OpenSeeker-v2: Pushing the Limits of Search Agents with Informative and High-Difficulty Trajectories
2026-05-05 • Artificial Intelligence
Artificial IntelligenceComputation and Language
AI summaryⓘ
The authors show that training advanced search agents for large language models doesn’t always require complex and resource-heavy methods. By making three simple changes to their training data—larger knowledge graphs, more tools, and strict filtering—they used a simpler training method called supervised fine-tuning (SFT). Their model, OpenSeeker-v2, trained on a small dataset, outperforms several benchmarks and even beats models trained with more complicated pipelines. This work is notable as it was achieved purely by an academic team and is open-sourced for others to use.

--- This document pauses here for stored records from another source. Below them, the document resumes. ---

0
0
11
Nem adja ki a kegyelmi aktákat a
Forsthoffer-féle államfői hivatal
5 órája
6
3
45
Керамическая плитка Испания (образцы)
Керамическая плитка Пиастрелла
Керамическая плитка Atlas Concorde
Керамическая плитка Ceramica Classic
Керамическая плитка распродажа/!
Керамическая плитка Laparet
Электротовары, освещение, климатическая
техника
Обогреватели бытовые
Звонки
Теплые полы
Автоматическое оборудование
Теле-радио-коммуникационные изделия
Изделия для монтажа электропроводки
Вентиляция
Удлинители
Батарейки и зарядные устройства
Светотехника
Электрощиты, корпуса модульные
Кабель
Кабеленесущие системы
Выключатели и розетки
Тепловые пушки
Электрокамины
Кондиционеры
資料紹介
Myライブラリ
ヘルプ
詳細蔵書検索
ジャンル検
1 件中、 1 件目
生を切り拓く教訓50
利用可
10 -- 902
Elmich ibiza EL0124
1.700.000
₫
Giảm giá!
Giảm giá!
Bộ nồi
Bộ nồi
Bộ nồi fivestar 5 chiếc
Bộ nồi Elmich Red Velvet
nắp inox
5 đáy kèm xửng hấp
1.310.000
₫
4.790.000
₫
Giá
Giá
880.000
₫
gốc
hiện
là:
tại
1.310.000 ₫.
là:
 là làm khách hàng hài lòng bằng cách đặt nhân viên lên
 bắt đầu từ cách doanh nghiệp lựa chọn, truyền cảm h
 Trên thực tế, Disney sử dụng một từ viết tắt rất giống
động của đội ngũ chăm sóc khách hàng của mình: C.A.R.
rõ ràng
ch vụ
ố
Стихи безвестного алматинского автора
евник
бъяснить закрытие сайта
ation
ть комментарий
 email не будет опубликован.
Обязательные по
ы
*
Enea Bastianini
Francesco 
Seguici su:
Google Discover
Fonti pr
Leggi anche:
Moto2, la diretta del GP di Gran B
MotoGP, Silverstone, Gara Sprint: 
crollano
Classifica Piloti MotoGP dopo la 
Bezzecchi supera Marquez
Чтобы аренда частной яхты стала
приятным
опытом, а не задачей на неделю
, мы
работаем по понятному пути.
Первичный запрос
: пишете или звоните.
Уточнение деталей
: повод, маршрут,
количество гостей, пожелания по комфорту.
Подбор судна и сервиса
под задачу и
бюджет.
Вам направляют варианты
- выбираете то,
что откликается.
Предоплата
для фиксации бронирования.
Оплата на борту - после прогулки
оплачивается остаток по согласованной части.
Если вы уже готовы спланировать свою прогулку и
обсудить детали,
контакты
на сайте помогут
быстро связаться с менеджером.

Large Language ModelsSupervised Fine-TuningKnowledge GraphTool AugmentationReAct ParadigmBrowseCompContinual Pre-TrainingReinforcement LearningSearch AgentsOpen Source
Authors
Yuwen Du, Rui Ye, Shuo Tang, Keduan Huang, Xinyu Zhu, Yuzhu Cai, Siheng Chen
Abstract
Deep search capabilities have become an indispensable competency for frontier Large Language Model (LLM) agents, yet their development remains dominated by industrial giants. The typical industry recipe involves a highly resource-intensive pipeline spanning pre-training, continual pre-training (CPT), supervised fine-tuning (SFT), and reinforcement learning (RL). In this report, we show that when fueled with informative and high-difficulty trajectories, a simple SFT approach could be surprisingly powerful for training frontier search agents. By introducing three simple data synthesis modifications: scaling knowledge graph size for richer exploration, expanding the tool set size for broader functionality, and strict low-step filtering, we establish a stronger baseline. Trained on merely 10.6k data points, our OpenSeeker-v2 achieves state-of-the-art performance across 4 benchmarks (30B-sized agents with ReAct paradigm): 46.0% on BrowseComp, 58.1% on BrowseComp-ZH, 34.6% on Humanity's Last Exam, and 78.0% on xbench, surpassing even Tongyi DeepResearch trained with heavy CPT+SFT+RL pipeline, which achieves 43.4%, 46.7%, 32.9%, and 75.0%, respectively. Notably, OpenSeeker-v2 represents the first state-of-the-art search agent within its model scale and paradigm to be developed by a purely academic team using only SFT. We are excited to open-source the OpenSeeker-v2 model weights and share our simple yet effective findings to make frontier search agent research more accessible to the community.